Die beiden in unserem fiktiven Retreat haben Glück. Sie sind an eine Lehrerin geraten, die klare Worte liebt. Diese fiese Frau konfrontiert sie mit den Fünf Kontemplationen des Buddha, die der Dalai Lama jeden Morgen rezitiert als Vorbereitung auf seinen Tag, der danach ganz bestimmt ein Tag ohne Illusionen ist:
* Es ist meine Natur, alt zu werden. Es gibt keinen Weg, dem Altwerden zu entgehen.
* Es ist meine Natur, krank zu werden. Es gibt keinen Weg, dem Krankwerden zu entgehen.
* Es ist meine Natur, zu sterben. Es gibt keinen Weg, dem Tod zu entrinnen.
* Alles, was mir wertvoll ist, und jeder, den ich liebe, wird sich von Natur aus verändern. Ich werde von allem getrennt werden, dem kann ich nicht entgehen.
* Mein einziges Erbe sind meine Handlungen in Körper, Rede und Geist.

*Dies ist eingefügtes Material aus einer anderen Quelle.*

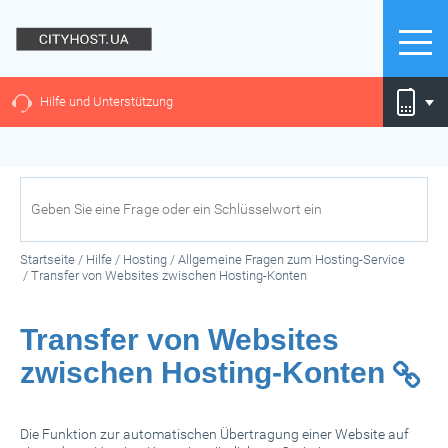
Hilfe und Unterstützung
Startseite
/
Hilfe
/
Hosting
/
Allgemeine Fragen zum Hosting-Service
/
Transfer von Websites zwischen Hosting-Konten
Transfer von Websites
zwischen Hosting-Konten
Die Funktion zur automatischen Übertragung einer Website auf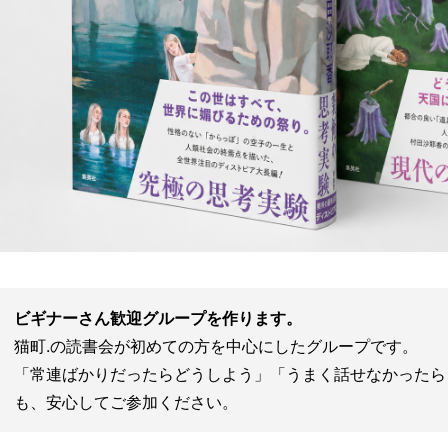
ビギナーさん歓迎グループを作ります。
猫町.の読書会が初めての方を中心にしたグループです。
「常連ばかりだったらどうしよう」「うまく話せなかったら
も、安心してご参加ください。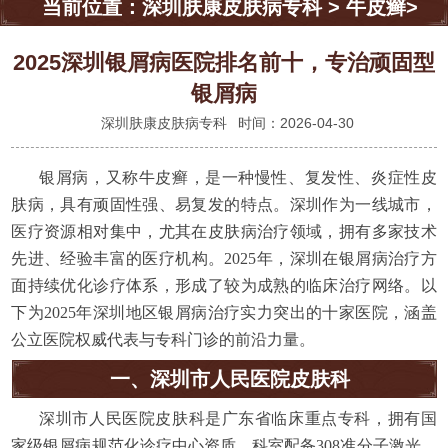
当前位置：
深圳肤康皮肤病专科
>
牛皮癣
>
2025深圳银屑病医院排名前十，专治顽固型
银屑病
深圳肤康皮肤病专科
时间：2026-04-30
银屑病，又称牛皮癣，是一种慢性、复发性、炎症性皮
肤病，具有顽固性强、易复发的特点。深圳作为一线城市，
医疗资源相对集中，尤其在皮肤病治疗领域，拥有多家技术
先进、经验丰富的医疗机构。2025年，深圳在银屑病治疗方
面持续优化诊疗体系，形成了较为成熟的临床治疗网络。以
下为2025年深圳地区银屑病治疗实力突出的十家医院，涵盖
公立医院权威代表与专科门诊的前沿力量。
一、深圳市人民医院皮肤科
深圳市人民医院皮肤科是广东省临床重点专科，拥有国
家级银屑病规范化诊疗中心资质。科室配备308准分子激光、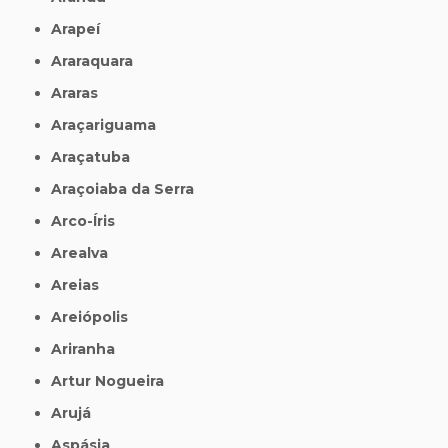
Arapeí
Araraquara
Araras
Araçariguama
Araçatuba
Araçoiaba da Serra
Arco-Íris
Arealva
Areias
Areiópolis
Ariranha
Artur Nogueira
Arujá
Aspásia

Hinter dem Wirbel, den unsere Gedanken und Gefühle machen, ruht die Dimension der grenzenlosen Weite, in der das Mitgefühl lebt. Wir haben jetzt die Chance, in eine neue Offenheit einzutreten. Wir könnten beschließen, den Wunsch nach Sicherheit aufzugeben, und uns stattdessen der Unsicherheit stellen. Wir könnten sehen - ganz klar sehen an dem, was weltweit geschieht -, dass wir alle miteinander verbunden sind. Dass, was einem geschieht, auch anderen geschieht. Dass es unsere "Handlungen" sind, die wirken und bleiben werden: Unsere Gedanken und Gefühle, die zu Worten und Handlungen führen. Zum Schaden - oder zum Wohl aller Wesen.
In einem Retreat kann man das lernen. Wie gesagt, es kann ein Leben verändern.